Enunciado 1: Reescreva os registros desde o início até a linha que contém "AirCool là dòng", inclusive, substituindo "Katalog" por "Verzeichnis" e mantendo todo o restante sem alteração.

Trecho selecionado:
De acordo com o Código Florestal, o uso do fogo é
permitido em situações bem específicas.
Dentre elas, estão a agricultura de subsistência
exercida por populações tradicionais e indígenas, as
atividades de pesquisas científicas ou de produção e
manejo em atividades agropastoris ou florestais.
Neste caso, a prática é chamada de queima
controlada e requer autorização prévia, além de exigir
uma série de requisitos, como a delimitação da área
que será queimada e do acompanhamento por uma
equipe treinada.
Cabe aos Estados emitir a autorização e, se
necessário, determinar um período proibitivo para a
prática, considerando fatores que favorecem a
disseminação do fogo, como umidade do ar,
temperatura e ventos.
No Mato Grosso do Sul, por exemplo, onde está
presente 65% do Pantanal, as queimas controladas
estão proibidas desde o início de junho.
Por meio de uma portaria, o Instituto de Meio
Ambiente de Mato Grosso do Sul (Imasul), vinculado
ao governo estadual, tornou sem efeito todas as
autorizações emitidas e ainda não executadas para
queima controlada.
A tramitação de processos de licenciamento e a
emissão de novas autorizações do gênero também
foram suspensas.
Já o incêndio florestal é caracterizado pelo fogo
descontrolado que avança sobre qualquer forma de
vegetação e pode resultar em autuações, caso os
responsáveis sejam identificados.

Registros listados:

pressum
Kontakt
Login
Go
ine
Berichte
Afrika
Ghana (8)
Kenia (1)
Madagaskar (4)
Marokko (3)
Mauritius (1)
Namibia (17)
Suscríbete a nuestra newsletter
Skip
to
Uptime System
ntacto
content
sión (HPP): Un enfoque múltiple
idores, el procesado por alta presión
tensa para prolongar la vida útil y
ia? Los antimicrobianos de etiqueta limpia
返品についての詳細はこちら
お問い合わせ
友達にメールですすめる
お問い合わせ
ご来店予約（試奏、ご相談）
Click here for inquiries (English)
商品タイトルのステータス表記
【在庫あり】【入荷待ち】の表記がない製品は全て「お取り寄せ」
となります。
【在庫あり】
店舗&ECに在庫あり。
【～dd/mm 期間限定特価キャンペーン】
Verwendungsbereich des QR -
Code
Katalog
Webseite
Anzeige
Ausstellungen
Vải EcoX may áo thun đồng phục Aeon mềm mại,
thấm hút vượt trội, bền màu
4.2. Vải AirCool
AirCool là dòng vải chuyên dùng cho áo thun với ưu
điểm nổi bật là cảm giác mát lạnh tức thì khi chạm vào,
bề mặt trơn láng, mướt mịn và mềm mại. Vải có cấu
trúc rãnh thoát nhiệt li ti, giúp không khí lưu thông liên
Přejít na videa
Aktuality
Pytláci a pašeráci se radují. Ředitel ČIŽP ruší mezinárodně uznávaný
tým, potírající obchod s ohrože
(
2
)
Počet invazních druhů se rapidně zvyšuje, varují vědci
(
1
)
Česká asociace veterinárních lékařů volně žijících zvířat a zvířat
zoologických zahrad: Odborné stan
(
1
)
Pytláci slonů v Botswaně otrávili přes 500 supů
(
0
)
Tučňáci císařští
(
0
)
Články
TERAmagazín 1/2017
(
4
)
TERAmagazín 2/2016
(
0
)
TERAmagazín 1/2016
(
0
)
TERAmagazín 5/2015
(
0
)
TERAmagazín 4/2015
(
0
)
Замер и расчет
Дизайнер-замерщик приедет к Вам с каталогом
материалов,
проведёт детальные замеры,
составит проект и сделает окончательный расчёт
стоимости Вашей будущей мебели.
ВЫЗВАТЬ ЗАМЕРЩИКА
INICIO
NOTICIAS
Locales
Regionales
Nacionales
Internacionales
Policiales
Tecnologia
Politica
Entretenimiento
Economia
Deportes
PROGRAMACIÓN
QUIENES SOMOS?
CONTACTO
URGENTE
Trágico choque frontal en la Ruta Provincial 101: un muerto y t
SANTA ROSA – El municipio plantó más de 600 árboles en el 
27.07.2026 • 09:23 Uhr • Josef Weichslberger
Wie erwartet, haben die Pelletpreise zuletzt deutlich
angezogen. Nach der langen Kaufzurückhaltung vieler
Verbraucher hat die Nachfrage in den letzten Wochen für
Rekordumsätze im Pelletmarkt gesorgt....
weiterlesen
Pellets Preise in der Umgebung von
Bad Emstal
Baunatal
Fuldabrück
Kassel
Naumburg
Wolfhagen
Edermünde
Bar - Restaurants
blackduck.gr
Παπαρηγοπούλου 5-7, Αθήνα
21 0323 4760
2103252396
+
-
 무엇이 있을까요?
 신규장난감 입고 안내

Enunciado 2: Dê prosseguimento ao texto sobre o uso do fogo segundo o Código Florestal, começando logo após a última frase apresentada.

Resultado do exercício 1:
pressum
Kontakt
Login
Go
ine
Berichte
Afrika
Ghana (8)
Kenia (1)
Madagaskar (4)
Marokko (3)
Mauritius (1)
Namibia (17)
Suscríbete a nuestra newsletter
Skip
to
Uptime System
ntacto
content
sión (HPP): Un enfoque múltiple
idores, el procesado por alta presión
tensa para prolongar la vida útil y
ia? Los antimicrobianos de etiqueta limpia
返品についての詳細はこちら
お問い合わせ
友達にメールですすめる
お問い合わせ
ご来店予約（試奏、ご相談）
Click here for inquiries (English)
商品タイトルのステータス表記
【在庫あり】【入荷待ち】の表記がない製品は全て「お取り寄せ」
となります。
【在庫あり】
店舗&ECに在庫あり。
【～dd/mm 期間限定特価キャンペーン】
Verwendungsbereich des QR -
Code
Verzeichnis
Webseite
Anzeige
Ausstellungen
Vải EcoX may áo thun đồng phục Aeon mềm mại,
thấm hút vượt trội, bền màu
4.2. Vải AirCool
AirCool là dòng vải chuyên dùng cho áo thun với ưu

Resultado do exercício 2:
De acordo com a Lei dos Crimes Ambientais, as
queimadas e incêndios florestais podem render uma
multa de até R$ 7,5 mil por hectare queimado e até
seis anos de prisão.
Além de conter o fogo, identificar os criminosos é um
ponto nevrálgico da crise que se instalou no Pantanal.
O bioma tem enfrentado incêndios em proporções
recordes nos últimos anos, incluindo em 2024. De
acordo com o presidente do Ibama, ao menos 5% do
bioma foi queimado até o momento, em um ano de
seca e incêndios históricos.
Na semana passada, o Ministério Público do Mato
Grosso do Sul anunciou que doze fazendeiros são alvo
de um inquérito por serem proprietários de imóveis
rurais onde podem ter iniciado focos de incêndio no
Pantanal.
"Mas identificar os agentes causadores de um
incêndio é muito difícil", reconhece Agostinho.
Isso porque, como apontam especialistas, é preciso
identificar onde o incêndio teve início e o responsável
por aquela terra que, muitas vezes, é pública e está
sendo ilegalmente ocupada.
"Esse tipo de desmatamento [com fogo], feito com
base na ilegalidade, na exploração de recursos, é
muito mais difícil de combater", completa Ane Alencar.
Entre 2019 e 2021, mais da metade (51%) do
desmatamento da Amazônia ocorreu em terras
públicas, as chamadas Florestas Públicas não
Destinadas (FPNDs).
São áreas que ainda aguardam destinação do Estado
para conservação ou uso sustentável.
Os números foram levantados pelo Projeto Amazônia
2030, uma iniciativa do Instituto do Homem e do Meio Ambiente da Amazônia, do Centro de
Empreendedorismo da Amazônia, da Climate Policy
Initiative (CPI) e do Departamento de Economia da
Pontifícia Universidade Católica do Rio.
Por isso, as mudanças climáticas, o El Niño e a
criminalidade tornam a Amazônia um lugar bastante
propício a incêndios neste momento.
"A Amazônia está um barril de pólvora por causa da
seca, politicamente em alvoroço por causa das
eleições municipais e, além disso, está dominada pelo
crime", resume Alencar.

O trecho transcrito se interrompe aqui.